### Tasks to perform:
[a] List every LaTeX text size that the documentation on the describe function's arguments names in its description of the size argument.
[b] In the documentation on the describe function's arguments, rewrite the paragraph beginning "The default, normwt=FALSE" as a brief list that keeps its main facts.
[c] Supply what follows the final sentence of the documentation on the describe function's arguments, continuing it in the same style.

### Text segment:

• • • •

The default, normwt=FALSE results in the use of weights as weights in computing various statistics. In this case the sample size is assumed to be equal to the sum of weights. Specify normwt=TRUE to divide weights by a constant so that weights sum to the number of observations (length of vectors specified to describe). In this case the number of observations is taken to be the actual number of records given to describe.

object

a result of describe

title

unused

data

subset

na.action

These are used if a formula is specified. na.action defaults to na.retain which does not delete any NAs from the data frame. Use na.action=na.omit or na.delete to drop any observation with any NA before processing.

…

arguments passed to describe.default which are passed to calls to format for numeric variables. For example if using R POSIXct or Date date/time formats, specifying describe(d,format='%d%b%y') will print date/time variables as "01Jan2000". This is useful for omitting the time component. See the help file for format.POSIXct or format.Date for more information. For plot methods, … is ignored. For html and latex methods, … is used to pass optional arguments to formatdescribeSingle, especially the condense argument.

file

name of output file (should have a suffix of .tex). Default name is formed from the first word of the descript element of the describe object, prefixed by "describe". Set file="" to send LaTeX code to standard output instead of a file.

append

set to TRUE to have latex append text to an existing file named file

size

LaTeX text size ("small", the default, or "normalsize", "tiny", "scriptsize", etc.) for the describe output in LaTeX. For html is the percent of the prevailing font size to use for the output.

tabular

set to FALSE to use verbatim rather than tabular (or html table) environment for the summary statistics output. By default, tabular is used if the output is not too wide.

• • • •

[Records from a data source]
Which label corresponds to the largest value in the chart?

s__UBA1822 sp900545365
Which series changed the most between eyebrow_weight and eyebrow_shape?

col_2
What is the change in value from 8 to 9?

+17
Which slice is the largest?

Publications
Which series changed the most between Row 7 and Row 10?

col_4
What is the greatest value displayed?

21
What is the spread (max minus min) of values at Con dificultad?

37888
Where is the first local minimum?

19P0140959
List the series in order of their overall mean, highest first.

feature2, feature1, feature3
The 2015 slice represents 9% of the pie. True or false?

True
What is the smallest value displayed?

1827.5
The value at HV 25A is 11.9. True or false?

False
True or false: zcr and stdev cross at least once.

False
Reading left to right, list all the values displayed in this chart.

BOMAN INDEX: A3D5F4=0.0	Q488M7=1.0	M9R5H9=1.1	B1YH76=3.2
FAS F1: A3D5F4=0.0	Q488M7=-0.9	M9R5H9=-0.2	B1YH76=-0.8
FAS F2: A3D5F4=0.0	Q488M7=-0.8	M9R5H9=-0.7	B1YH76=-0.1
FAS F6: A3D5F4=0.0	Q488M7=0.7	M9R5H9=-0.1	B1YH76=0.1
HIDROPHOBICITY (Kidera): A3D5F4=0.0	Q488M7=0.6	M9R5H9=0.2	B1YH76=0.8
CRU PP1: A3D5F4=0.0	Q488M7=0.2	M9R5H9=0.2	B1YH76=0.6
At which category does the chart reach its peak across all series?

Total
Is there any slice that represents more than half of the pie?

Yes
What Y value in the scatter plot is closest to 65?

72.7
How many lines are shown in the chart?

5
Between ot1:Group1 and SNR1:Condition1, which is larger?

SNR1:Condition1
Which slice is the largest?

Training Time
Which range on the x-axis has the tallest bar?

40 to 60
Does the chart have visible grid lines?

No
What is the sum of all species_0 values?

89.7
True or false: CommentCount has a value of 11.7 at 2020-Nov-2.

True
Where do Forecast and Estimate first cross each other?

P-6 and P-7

• • • •

### Solved tasks:
[a]
- "small"
- "normalsize"
- "tiny"
- "scriptsize"

[b]
- normwt=FALSE (default): weights are used as weights in computing statistics, and the sample size is taken to be the sum of the weights.
- normwt=TRUE: weights are divided by a constant so that they sum to the number of observations (the length of the vectors given to describe), and the number of observations is the actual number of records given to describe.

[c]
greek

By default, the latex and html methods will change names of greek letters that appear in variable labels to appropriate LaTeX symbols in math mode, or html symbols, unless greek=FALSE.

spacing

By default, the latex method for describe run on a matrix or data frame uses the setspace LaTeX package with a line spacing of 0.7 so as to no waste space. Specify spacing=0 to suppress the use of the setspace's spacing environment, or specify another positive value to use this environment with a different spacing.

lspace

extra vertical scape, in character size units (i.e., "ex" as appended to the space). When using certain font sizes, there is too much space left around LaTeX verbatim environments. This two-vector specifies space to remove (i.e., the values are negated in forming the vspace command) before (first element) and after (second element of lspace) verbatims

scroll

set to TRUE to create an html scrollable box for the html output

rows, cols

the number of rows or columns to allocate for the scrollable box

vname

unused argument in latex.describe.single

which

specifies whether to plot numeric continuous or binary/categorical variables, or both. When "both" a list with two elements is created. Each element is a ggplot2 or plotly object. If there are no variables of a given type, a single ggplot2 or plotly object is returned, ready to print.

what

character or numeric vector specifying which variables to plot; default is to plot all

sort

specifies how and whether variables are sorted in order of the proportion of positives when which="categorical". Specify sort="none" to leave variables in the order they appear in the original data.

n.unique

the minimum number of distinct values a numeric variable must have before plot.describe uses it in a continuous variable plot

condense

specifies whether to condense the output with regard to the 5 lowest and highest values ("extremes") and the frequency table

lang

specifies the markup language

verb

set to 1 if a verbatim environment is already in effect for LaTeX

Value

a list containing elements descript, counts, values. The list is of class describe. If the input object was a matrix or a data frame, the list is a list of lists, one list for each variable analyzed. latex returns a standard latex object. For numeric variables having at least 20 distinct values, an additional component intervalFreq. This component is a list with two elements, range (containing two values) and count, a vector of 100 integer frequency counts.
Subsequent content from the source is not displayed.